In the muddled monetary policy framework that we have in India today, we ricochet between the three corners of the impossible trinity. When inflation gets uncomfortable, we do exchange rate flexibility. When exchange rate flexibility gets uncomfortable, we summon capital controls. When financial markets plummet in response to capital controls, we do inflation. Some people call it a "multiple objectives framework"; I call it shock therapy. But once in this monetary policy framework, what prompts a shift from one corner to another? In a democracy, how does one choose the dates when you switch gears? I think there's an element of avoiding the corner of the impossible trinity that is the most unpleasant, based on how a large number of households and firms are screaming.

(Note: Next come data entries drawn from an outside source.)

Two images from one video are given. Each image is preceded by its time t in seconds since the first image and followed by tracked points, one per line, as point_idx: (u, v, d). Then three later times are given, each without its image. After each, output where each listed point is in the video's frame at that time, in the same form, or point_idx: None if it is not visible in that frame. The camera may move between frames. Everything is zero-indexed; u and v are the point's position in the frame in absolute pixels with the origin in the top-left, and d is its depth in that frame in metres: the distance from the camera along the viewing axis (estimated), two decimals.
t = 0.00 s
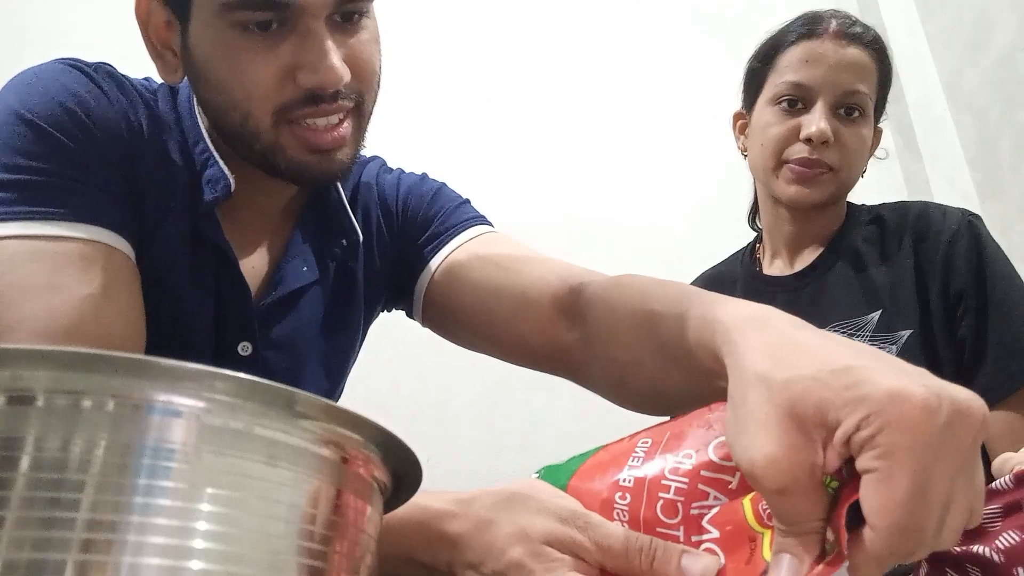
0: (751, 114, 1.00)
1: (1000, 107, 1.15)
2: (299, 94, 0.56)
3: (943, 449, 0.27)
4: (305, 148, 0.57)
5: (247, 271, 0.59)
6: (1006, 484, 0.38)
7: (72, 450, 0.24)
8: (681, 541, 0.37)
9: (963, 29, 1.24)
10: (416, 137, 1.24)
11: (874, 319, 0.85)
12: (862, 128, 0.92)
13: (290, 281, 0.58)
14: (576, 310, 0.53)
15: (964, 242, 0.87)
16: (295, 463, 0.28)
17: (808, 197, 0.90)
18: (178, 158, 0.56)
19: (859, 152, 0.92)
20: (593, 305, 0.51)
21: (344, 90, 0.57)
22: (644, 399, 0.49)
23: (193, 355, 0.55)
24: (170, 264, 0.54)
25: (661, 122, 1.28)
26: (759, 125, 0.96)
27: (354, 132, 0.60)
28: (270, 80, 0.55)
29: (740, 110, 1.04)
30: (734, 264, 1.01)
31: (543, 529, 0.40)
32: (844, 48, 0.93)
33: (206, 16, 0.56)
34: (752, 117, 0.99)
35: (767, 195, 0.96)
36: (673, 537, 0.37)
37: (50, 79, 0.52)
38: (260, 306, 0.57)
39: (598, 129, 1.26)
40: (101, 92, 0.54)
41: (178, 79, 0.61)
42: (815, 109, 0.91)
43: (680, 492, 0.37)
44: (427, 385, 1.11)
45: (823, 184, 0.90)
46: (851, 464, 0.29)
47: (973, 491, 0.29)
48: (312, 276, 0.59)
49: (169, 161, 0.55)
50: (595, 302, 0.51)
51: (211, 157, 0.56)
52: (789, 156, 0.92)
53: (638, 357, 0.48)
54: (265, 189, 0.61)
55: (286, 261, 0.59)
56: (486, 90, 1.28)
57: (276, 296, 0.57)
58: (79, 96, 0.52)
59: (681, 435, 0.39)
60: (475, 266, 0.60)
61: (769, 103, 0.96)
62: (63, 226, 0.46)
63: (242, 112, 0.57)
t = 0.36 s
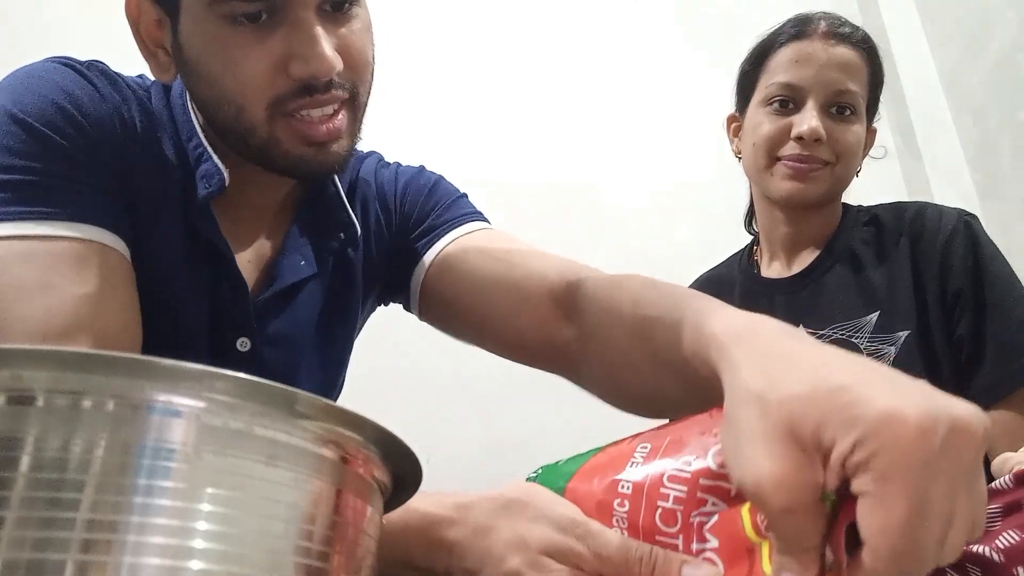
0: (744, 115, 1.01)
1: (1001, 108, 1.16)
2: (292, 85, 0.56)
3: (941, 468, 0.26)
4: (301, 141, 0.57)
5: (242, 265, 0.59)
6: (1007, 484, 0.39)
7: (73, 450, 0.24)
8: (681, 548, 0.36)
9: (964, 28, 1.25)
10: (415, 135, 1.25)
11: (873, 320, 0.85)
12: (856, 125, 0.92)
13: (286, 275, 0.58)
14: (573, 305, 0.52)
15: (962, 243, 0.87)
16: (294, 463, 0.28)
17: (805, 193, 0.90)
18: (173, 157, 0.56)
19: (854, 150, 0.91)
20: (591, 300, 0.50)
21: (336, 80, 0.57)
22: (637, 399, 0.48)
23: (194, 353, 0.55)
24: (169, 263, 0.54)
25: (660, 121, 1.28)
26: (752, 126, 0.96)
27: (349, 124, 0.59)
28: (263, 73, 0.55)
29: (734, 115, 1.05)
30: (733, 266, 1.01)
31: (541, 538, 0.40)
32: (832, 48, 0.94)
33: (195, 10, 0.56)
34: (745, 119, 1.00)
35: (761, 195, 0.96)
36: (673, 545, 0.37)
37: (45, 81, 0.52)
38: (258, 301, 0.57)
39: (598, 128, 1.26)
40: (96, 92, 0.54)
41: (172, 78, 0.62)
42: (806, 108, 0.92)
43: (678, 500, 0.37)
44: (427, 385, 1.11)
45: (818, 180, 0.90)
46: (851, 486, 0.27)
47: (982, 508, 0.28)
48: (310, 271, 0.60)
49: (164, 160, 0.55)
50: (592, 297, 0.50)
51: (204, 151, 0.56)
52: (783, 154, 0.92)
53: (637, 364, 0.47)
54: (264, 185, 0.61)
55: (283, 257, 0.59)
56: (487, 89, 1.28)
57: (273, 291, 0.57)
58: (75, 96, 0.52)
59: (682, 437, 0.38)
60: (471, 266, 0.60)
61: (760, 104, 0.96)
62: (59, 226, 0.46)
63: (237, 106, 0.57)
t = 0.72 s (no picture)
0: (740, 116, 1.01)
1: (1000, 108, 1.16)
2: (296, 75, 0.56)
3: (949, 427, 0.29)
4: (308, 132, 0.57)
5: (243, 263, 0.58)
6: (1006, 484, 0.39)
7: (72, 451, 0.24)
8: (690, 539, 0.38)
9: (964, 29, 1.25)
10: (415, 136, 1.24)
11: (872, 321, 0.85)
12: (850, 125, 0.92)
13: (284, 277, 0.58)
14: (574, 323, 0.52)
15: (961, 243, 0.87)
16: (294, 463, 0.28)
17: (800, 189, 0.90)
18: (174, 158, 0.56)
19: (847, 150, 0.91)
20: (595, 320, 0.50)
21: (338, 68, 0.57)
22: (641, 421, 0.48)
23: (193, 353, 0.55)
24: (169, 263, 0.54)
25: (660, 121, 1.28)
26: (747, 127, 0.96)
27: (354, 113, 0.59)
28: (266, 64, 0.55)
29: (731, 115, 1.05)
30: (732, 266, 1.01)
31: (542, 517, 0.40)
32: (825, 46, 0.93)
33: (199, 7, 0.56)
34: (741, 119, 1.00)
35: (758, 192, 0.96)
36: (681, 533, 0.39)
37: (47, 81, 0.52)
38: (258, 301, 0.57)
39: (598, 129, 1.26)
40: (98, 93, 0.54)
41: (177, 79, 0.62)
42: (801, 106, 0.92)
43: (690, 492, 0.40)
44: (428, 386, 1.12)
45: (811, 178, 0.90)
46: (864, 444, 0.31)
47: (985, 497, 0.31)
48: (308, 272, 0.60)
49: (165, 161, 0.56)
50: (596, 317, 0.50)
51: (206, 151, 0.56)
52: (777, 152, 0.92)
53: (642, 382, 0.47)
54: (267, 184, 0.61)
55: (282, 258, 0.59)
56: (486, 89, 1.28)
57: (273, 291, 0.57)
58: (77, 97, 0.52)
59: (700, 449, 0.42)
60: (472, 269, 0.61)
61: (754, 104, 0.96)
62: (61, 226, 0.46)
63: (241, 101, 0.56)
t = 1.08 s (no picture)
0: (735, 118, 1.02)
1: (999, 108, 1.16)
2: (305, 74, 0.56)
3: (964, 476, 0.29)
4: (318, 131, 0.57)
5: (248, 266, 0.58)
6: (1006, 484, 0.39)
7: (72, 451, 0.24)
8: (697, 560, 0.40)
9: (963, 28, 1.25)
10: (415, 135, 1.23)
11: (872, 321, 0.86)
12: (840, 124, 0.91)
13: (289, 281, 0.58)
14: (579, 332, 0.52)
15: (961, 242, 0.86)
16: (294, 463, 0.27)
17: (787, 188, 0.90)
18: (180, 158, 0.56)
19: (836, 143, 0.91)
20: (599, 331, 0.50)
21: (346, 66, 0.57)
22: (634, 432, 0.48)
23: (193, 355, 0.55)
24: (172, 265, 0.54)
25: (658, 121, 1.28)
26: (739, 128, 0.97)
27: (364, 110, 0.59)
28: (275, 62, 0.55)
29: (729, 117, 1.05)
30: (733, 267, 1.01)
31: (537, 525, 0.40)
32: (810, 47, 0.94)
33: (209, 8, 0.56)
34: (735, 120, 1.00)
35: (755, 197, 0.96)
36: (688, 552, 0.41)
37: (51, 82, 0.53)
38: (262, 304, 0.57)
39: (597, 129, 1.26)
40: (104, 94, 0.54)
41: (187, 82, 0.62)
42: (785, 105, 0.93)
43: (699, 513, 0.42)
44: (428, 387, 1.12)
45: (799, 175, 0.90)
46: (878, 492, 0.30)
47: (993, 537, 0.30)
48: (313, 277, 0.59)
49: (169, 162, 0.56)
50: (599, 329, 0.50)
51: (214, 153, 0.57)
52: (763, 150, 0.93)
53: (644, 395, 0.47)
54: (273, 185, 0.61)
55: (287, 260, 0.59)
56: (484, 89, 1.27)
57: (278, 294, 0.57)
58: (82, 98, 0.52)
59: (711, 475, 0.45)
60: (475, 272, 0.61)
61: (745, 106, 0.97)
62: (63, 225, 0.46)
63: (251, 102, 0.57)
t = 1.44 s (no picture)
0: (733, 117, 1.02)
1: (999, 110, 1.16)
2: (310, 70, 0.56)
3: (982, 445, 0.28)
4: (319, 124, 0.57)
5: (247, 265, 0.58)
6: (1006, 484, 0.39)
7: (72, 451, 0.24)
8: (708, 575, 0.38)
9: (963, 28, 1.25)
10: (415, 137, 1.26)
11: (870, 320, 0.85)
12: (835, 125, 0.92)
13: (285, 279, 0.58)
14: (584, 343, 0.52)
15: (957, 243, 0.86)
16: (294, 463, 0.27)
17: (783, 190, 0.90)
18: (179, 159, 0.56)
19: (835, 146, 0.91)
20: (606, 342, 0.50)
21: (352, 63, 0.57)
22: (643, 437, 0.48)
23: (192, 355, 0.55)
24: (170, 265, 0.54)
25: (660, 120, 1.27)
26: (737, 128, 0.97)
27: (365, 106, 0.59)
28: (280, 56, 0.55)
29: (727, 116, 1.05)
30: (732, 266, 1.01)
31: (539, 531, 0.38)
32: (809, 49, 0.94)
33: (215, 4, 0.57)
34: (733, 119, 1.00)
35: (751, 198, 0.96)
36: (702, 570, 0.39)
37: (51, 82, 0.52)
38: (260, 303, 0.57)
39: (597, 129, 1.26)
40: (104, 93, 0.54)
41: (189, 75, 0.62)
42: (783, 107, 0.93)
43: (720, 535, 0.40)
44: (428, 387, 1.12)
45: (796, 177, 0.90)
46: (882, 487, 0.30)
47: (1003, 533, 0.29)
48: (310, 276, 0.59)
49: (168, 162, 0.56)
50: (605, 338, 0.50)
51: (214, 154, 0.57)
52: (761, 152, 0.93)
53: (650, 403, 0.47)
54: (270, 186, 0.62)
55: (286, 260, 0.59)
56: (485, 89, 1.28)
57: (275, 294, 0.57)
58: (82, 97, 0.52)
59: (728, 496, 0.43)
60: (477, 277, 0.61)
61: (743, 106, 0.98)
62: (63, 225, 0.46)
63: (252, 95, 0.57)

To focus on the contemporary debate of inflation versus rupee appreciation, here's what google trends shows:

Click on the picture to see it more clearly. The red line on the upper graph is the number of google searches for "appreciation". The blue line represents the number of google searches for "inflation". The story seems to be that from roughly May till December 2007, both were roughly neck to neck. From end-2007 onwards, inflation has far and away been of much more interest to the people searching on google. This is in terms of what people are searching for. In terms of these words occuring in the news (the lower graph), inflation wins hands down and has always been much more important than appreciation.

1 comment:

  1. I think a better comparison would be between "inflation" and "exchange rate". The word "appreciation" may not be a particularly good keyword in this context.

    Do it, and limit the time-frame to "last 12 months" for better resolution. You will notice the precise point at which "inflation" overtook "exchange rate" as people's concern - mid/end of March.